[begin Text passage]
I’ll ask you to repeat with me this wonderful, ringing affirmation from the New Testament:
But I am not ashamed, for I know the one in whom I have put my trust, and I am sure that he is able to guard until that day what I have entrusted to him.
I know. I know the one in whom I have put my trust. I know.
Several years ago I mentioned that I was planning to offer a course in church history on Wednesday nights. I was going to indulge one of my own interests, and fill in the gaps in your knowledge by romping through twenty centuries of Christian history. But my balloon was deflated quickly when one of you said, “What good does it do us to know history when we do not know our own hearts?”
Wow! What a thing to say! The only thing worse than telling the pastor that what he is about to do is off in the wrong direction is telling him that what he has already done was off in the wrong direction! It may be true, but it doesn’t feel good! But that’s the point. That is exactly the point.
[end Text passage]
[begin Information supplied]
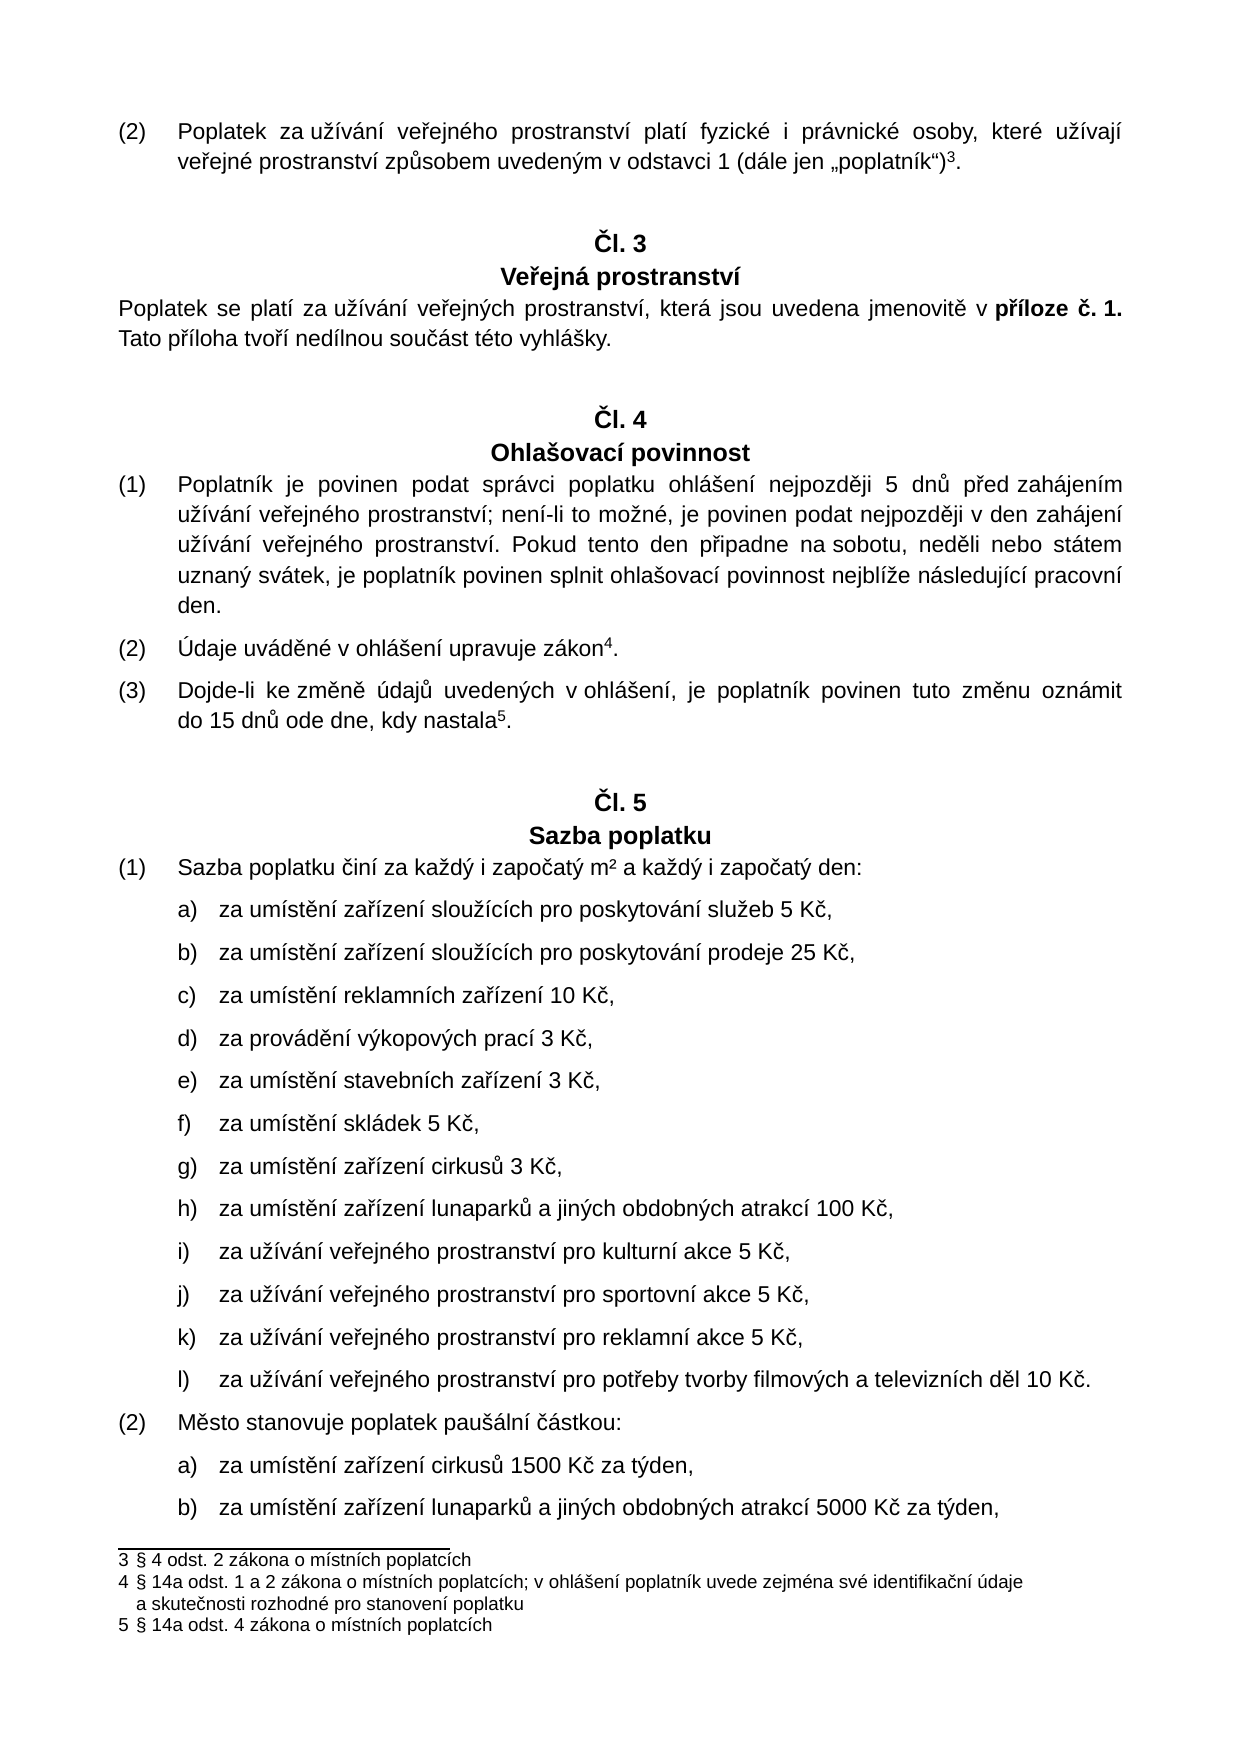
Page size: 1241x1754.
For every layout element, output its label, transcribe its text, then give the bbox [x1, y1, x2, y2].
[end Information supplied]
▸ Exercise set
a. Quote every sentence in the sermon excerpt that ends with an exclamation mark.
b. Decide whether each statement agrees with the sermon excerpt, answering yes or no and quoting the words that settle it: (i) The planned course was to meet on Wednesday nights. (ii) The course was meant to cover ten centuries of Christian history. (iii) The affirmation comes from the Old Testament.
c. Answer these questions from the sermon excerpt:
(i) According to the affirmation, what is the one trusted able to guard until that day?
(ii) What subject was the planned course in?
(iii) What question did one listener ask about the course?

▸ Answers to the tasks
a.
- "Wow!"
- "What a thing to say!"
- "The only thing worse than telling the pastor that what he is about to do is off in the wrong direction is telling him that what he has already done was off in the wrong direction!"
- "It may be true, but it doesn't feel good!"

b.
(i) Yes: "offer a course in church history on Wednesday nights"
(ii) No: "romping through twenty centuries of Christian history"
(iii) No: "this wonderful, ringing affirmation from the New Testament"

c.
(i) What the speaker has entrusted to him.
(ii) Church history.
(iii) "What good does it do us to know history when we do not know our own hearts?"